The comparison table is regenerated from benchmark JSON by
[benchmarks/plot_sifs_comparison.py](benchmarks/plot_sifs_comparison.py). The
Semble row is included as a direct comparison to the Python tool; the SIFS
headline avoids using that tool's name for the corpus itself.
| CodeRankEmbed Hybrid | 0.8617 | 57.3 s | 16.9 ms | n/a |
| Semble | 0.8544 | 439.4 ms | 1.3 ms | n/a |
| **SIFS** | **0.8426** | **119.9 ms** | **0.442 ms** | **0.0012 ms** |
| CodeRankEmbed | 0.7648 | 57.3 s | 13.3 ms | n/a |
| ColGREP | 0.6925 | 3.9 s | 979.3 ms | n/a |
| grepai | 0.5606 | 35.0 s | 47.7 ms | n/a |
| probe | 0.3872 | 0.0000 ms | 207.1 ms | n/a |
| ripgrep | 0.1257 | 0.0000 ms | 8.8 ms | n/a |
SIFS reports three timing fields so repeated-query caching is not mixed up with
normal search speed:
```text
cold_index_ms
warm_uncached_query_ms
warm_cached_repeat_query_ms
```
Use `warm_uncached_query_ms` when comparing normal searches after an index
exists. Use `warm_cached_repeat_query_ms` only for repeated identical queries
inside the same process. The older `0.0017ms` figure was cached repeat latency,
not general warm-query latency.
SIFS also measures how quickly relevant files enter an agent's context. The
curve below counts annotated relevant target files as retrieved chunks are added
to the prompt budget.

SIFS is strongest on symbol-heavy queries while still doing well on semantic
and architecture questions.
| symbol | 0.9486 |
| semantic | 0.8264 |
| architecture | 0.8063 |

The benchmark artifacts live in [benchmarks/results](benchmarks/results). The
full methodology, per-language breakdown, extra figures, and React
large-repository smoke result are in
[docs/benchmark-report.md](docs/benchmark-report.md).
## Documentation
- [Command-line usage](docs/cli.md): `search`, `find-related`, `init`, model
commands, cache commands, and MCP server startup.
- [Rust library usage](docs/library.md): `SifsIndex`, search modes, filters, and
indexing options.
- [MCP server usage](docs/mcp.md): stdio protocol behavior and tool schemas.
- [Agent-native scorecard](docs/agent-native-scorecard.md): the agent-facing
contract and readiness evidence.
- [Benchmarking](docs/benchmarks.md): quality, latency, embedding, and local
smoke benchmarks.
- [Architecture](docs/architecture.md): file selection, chunking, embedding,
sparse search, dense search, and hybrid ranking.
## File coverage
By default, SIFS indexes code files and skips common generated, dependency, and
cache directories.

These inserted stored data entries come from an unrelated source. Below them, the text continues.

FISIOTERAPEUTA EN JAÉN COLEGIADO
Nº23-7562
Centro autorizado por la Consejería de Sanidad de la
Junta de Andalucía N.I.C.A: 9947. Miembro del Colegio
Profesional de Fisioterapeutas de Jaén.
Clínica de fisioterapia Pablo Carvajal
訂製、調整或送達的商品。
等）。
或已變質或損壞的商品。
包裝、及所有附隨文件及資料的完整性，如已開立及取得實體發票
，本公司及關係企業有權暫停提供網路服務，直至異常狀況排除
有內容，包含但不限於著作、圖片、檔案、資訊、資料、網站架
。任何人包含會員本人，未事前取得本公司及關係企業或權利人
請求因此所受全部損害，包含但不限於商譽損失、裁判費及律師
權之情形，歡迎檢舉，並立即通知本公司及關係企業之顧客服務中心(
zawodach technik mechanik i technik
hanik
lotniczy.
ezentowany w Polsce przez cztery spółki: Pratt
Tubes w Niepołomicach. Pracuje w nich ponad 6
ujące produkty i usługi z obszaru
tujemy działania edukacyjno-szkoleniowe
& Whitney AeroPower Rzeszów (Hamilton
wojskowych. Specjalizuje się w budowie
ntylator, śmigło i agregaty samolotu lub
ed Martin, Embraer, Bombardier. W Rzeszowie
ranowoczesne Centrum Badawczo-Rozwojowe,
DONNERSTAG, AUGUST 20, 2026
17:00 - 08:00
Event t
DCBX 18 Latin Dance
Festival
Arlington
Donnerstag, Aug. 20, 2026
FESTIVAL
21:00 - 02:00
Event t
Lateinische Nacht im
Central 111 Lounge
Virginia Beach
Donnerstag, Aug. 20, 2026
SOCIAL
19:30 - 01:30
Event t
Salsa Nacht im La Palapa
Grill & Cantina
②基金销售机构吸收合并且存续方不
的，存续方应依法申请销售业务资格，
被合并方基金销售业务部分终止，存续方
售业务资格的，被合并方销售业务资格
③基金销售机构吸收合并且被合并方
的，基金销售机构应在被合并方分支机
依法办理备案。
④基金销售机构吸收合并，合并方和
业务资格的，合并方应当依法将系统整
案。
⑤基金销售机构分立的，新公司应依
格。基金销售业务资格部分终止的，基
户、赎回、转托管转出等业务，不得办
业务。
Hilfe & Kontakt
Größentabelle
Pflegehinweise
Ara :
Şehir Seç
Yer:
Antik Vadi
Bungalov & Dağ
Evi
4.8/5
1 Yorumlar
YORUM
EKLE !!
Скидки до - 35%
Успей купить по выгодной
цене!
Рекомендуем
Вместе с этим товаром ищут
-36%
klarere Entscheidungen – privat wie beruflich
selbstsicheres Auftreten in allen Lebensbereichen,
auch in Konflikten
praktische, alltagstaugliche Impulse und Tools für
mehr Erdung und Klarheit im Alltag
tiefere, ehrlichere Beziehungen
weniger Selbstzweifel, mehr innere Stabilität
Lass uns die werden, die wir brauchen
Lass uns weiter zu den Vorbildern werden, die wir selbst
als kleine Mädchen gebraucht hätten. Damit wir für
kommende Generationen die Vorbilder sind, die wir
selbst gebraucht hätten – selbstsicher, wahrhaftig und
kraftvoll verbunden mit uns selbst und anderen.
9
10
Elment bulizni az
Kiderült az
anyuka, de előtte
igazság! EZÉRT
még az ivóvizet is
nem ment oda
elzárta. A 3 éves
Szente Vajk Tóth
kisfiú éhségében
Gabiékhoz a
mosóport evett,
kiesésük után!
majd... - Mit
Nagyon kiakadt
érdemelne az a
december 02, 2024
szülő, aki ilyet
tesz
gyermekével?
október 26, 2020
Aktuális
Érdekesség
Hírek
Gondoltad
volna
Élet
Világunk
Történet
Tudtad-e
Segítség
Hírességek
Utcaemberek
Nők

It uses the `ignore` crate, so nested `.gitignore` files, Git
excludes, global Git ignores, and hidden files behave like familiar developer
search tools. Text-like documents such as Markdown, YAML, TOML, and JSON are
available through library options.
The file walker currently recognizes Python, JavaScript, TypeScript, Go, Rust,
Java, Kotlin, Ruby, PHP, C, C++, C#, Swift, Scala, Elixir, Dart, Lua, SQL, Bash,
Zig, Haskell, Markdown, YAML, TOML, and JSON extensions.